Kara slowly slides back the door: Socrata lying in the bed. She is small. Kara sits at her mother's side, and Socrata tries to smile, speaking softly. "You came back." All around her on the bed are scrapbooks: pictures, essays, stories. "I can't believe you kept all this." That's all heaven really is. "Everything. Always." Kara turns the page, like a flower unfolding: her childish paintings of the Eye. Somewhere a door slams open, and the bugs inside are pretty lifelike, for the time being. "Momma. Something's about to happen. You know that thing that you were trying to prepare me for? I don't know if I can do it." The fact that you can admit it's coming, the fact that you're not ignoring the sound any more, means you can. Three talked to Cottle, made love with Caprica and Gaius, kidnapped a baby: all the time, she felt it coming. She dreamed of it, and she wanted it, and she pretended and she denied, but she heard the call all the same. End of line. "Oh, yes you can. You can." How can she be sure? "You're my daughter."

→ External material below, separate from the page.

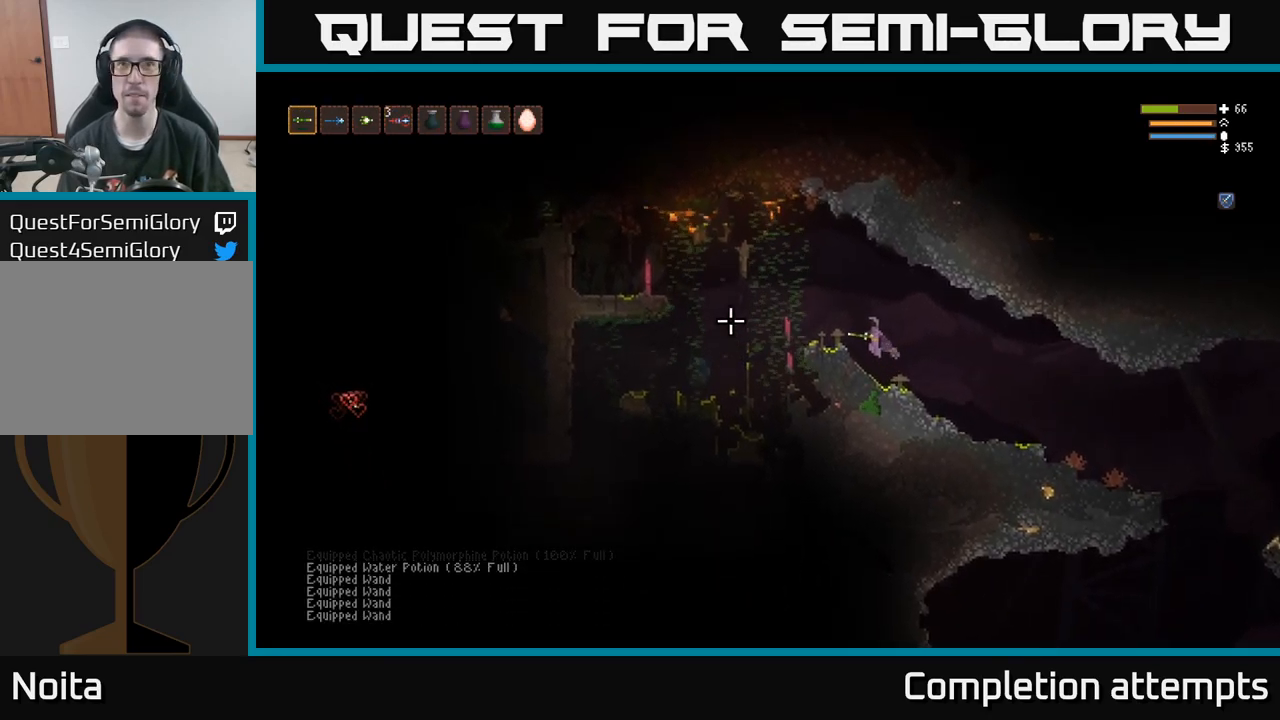
{"dt_ms": 500, "buttons": ["L2"], "left_stick": "left", "right_stick": "center", "events": [[50, "right_stick", "up"], [233, "left_stick", "left"], [400, "L2", "down"], [467, "right_stick", "center"]]}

Socrata takes Kara Thrace's hand, weak and soft like paper in her daughter's strong hands. Spring returns to Sicily. The flowers unfold from the cold ground, and the sun shines down. Kara weeps, and holds her face against that hand, and somewhere a door flies open, wide. And the bugs stop jumping, as Socrata Thrace dies, with her daughter by her side. Kara cries. It's hard.
Leoben: "See, there's nothing so terrible about death. When you finally face it, it's beautiful. You're free now. To become who you really are." (Okay, no. Death is not beautiful. Her mother just died. I know this. It's also not always death, though, so I'll give him a bye for now.) On the threshold of revelation, coming faster and faster, heading for the asymptote, into the curve, always a pilot, always on a vector, with the whistling and the rain, sparks flying from her approaching dawn: "You're not Leoben."
"I never said I was."
"I'm here to prepare you to pass through the next door. To discover what hovers in the space between life and death." At the end of the line, where enjambment sings: zero's the number of the Fool, the shape of the storm. It's the beginning and the end, depending on where you start counting. It goes around and around. This Leoben's just another messenger. Like any other Leoben, like anybody else at all. God has to wear masks because you're not prepared for a faceful of infinity, but that's not the secret. The secret is: how many masks.